I’ve spent half an hour playing around on Toasted Cheese‘s site instead of writing in here. I am a bad, bad, blog writer. I also have typoitis today, apparently. My rate of typos is up about seventy-five percent. Possibly more. I don’t chart these things, but it’s a lot worse than usual. I blame squirrels.

As usual, I’m working in Kubuntu in the not-quite-as-warm-as-usual study, with my classical music stream streaming along in VLC. I decided on a whim to reduce the opacity of my text editor window so I can see my desktop through it, so it looks like I’m typing over top of a beautiful Caribbean beach. “Look!” say the tourists behind the camera, “there are words floating in the air, being typed with a plethora of typos which are then being backspaced over and corrected, before my very eyes! Hey, mysterious typer in the sky, you got some typo issues, don’t'cha?”

Yeah, we covered that already. But I suppose you were too busy ordering your girly drink to have noticed the beginning of this document, eh?

Clearly, I am in some kind of odd mood today. But this is my privilege, as I am a writer, and weird-ass moods are where we get some of our best stuff.

The Eyre Affair

Jasper Fforde

As I was perusing Toasted Cheese, I recalled Jasper Fforde’s series of books about the Bookworld. I’ve touted the Bookworld in other journals I’ve kept online before, but let me do so here: go read these books. Begin with “An Eyre Affair” and move onward from there. Ever wonder what the characters in your favourite stories do when they’re not being read? I didn’t think so. Read. You’ll find out. Fforde’s stories are hilarious and brilliant. Anyone who loves to read should grab them up straight away. Go! Go to your local library and seize them!

Ahem. See aforementioned odd mood. Yeah. This is probably the least professional-looking blog I’ve done in here since deciding to dedicated myself to writing about writing (almost) every day.

I mentioned the Bookworld novels because Toasted Cheese had for sale a tote bag emblazoned with the words ‘Boojum Hunter’. The word ‘boojum’, in Fforde’s novels, refers to a jurisfiction agent (read the books) who gets lost in a previously unexplored novel. It’s used as a verb in the Bookworld, but, having not read the books in a while, I had the thought that there was a something called a boojum which attacked bookpeople. I don’t think this is true, and if you go read the books, you’ll be able to tell me if I’m wrong!

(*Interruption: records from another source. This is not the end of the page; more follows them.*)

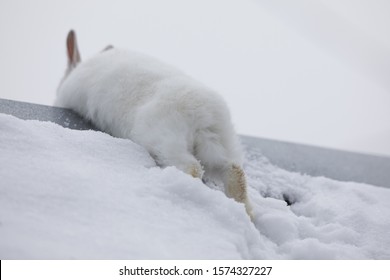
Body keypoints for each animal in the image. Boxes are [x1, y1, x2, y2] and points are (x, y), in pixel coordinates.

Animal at [56, 30, 254, 219]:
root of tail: (205, 115)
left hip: (166, 139)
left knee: (192, 168)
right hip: (223, 142)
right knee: (234, 171)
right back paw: (247, 213)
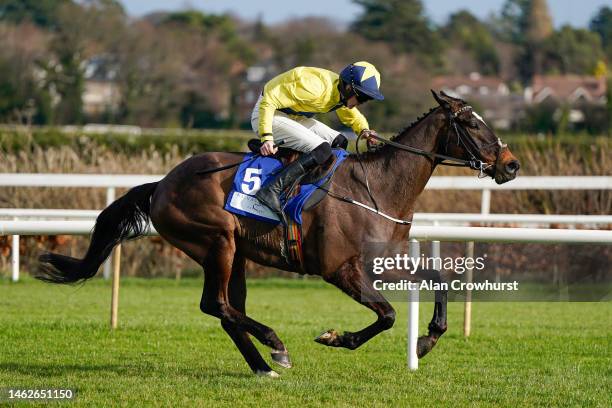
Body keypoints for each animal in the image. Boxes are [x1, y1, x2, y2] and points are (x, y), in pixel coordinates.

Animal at [35, 91, 520, 378]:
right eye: (473, 125)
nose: (512, 164)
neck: (379, 187)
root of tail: (162, 184)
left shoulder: (387, 258)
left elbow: (440, 279)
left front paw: (426, 340)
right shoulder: (338, 269)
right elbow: (386, 315)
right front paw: (337, 338)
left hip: (236, 254)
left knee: (226, 309)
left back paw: (262, 364)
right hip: (216, 243)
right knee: (216, 304)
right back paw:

Anyway, my apologies for taking time from your day to be random at you. But this, too, is an aspect of my writing life: the ‘what the heck /is/ this, really?’ bit where ideas float around in the air near my head like twisted, broken little dragonflies, each whispering fragments of coherent thoughts which are lost in the incessant twittering of the mass of them. May your dragonflies fly in formation today.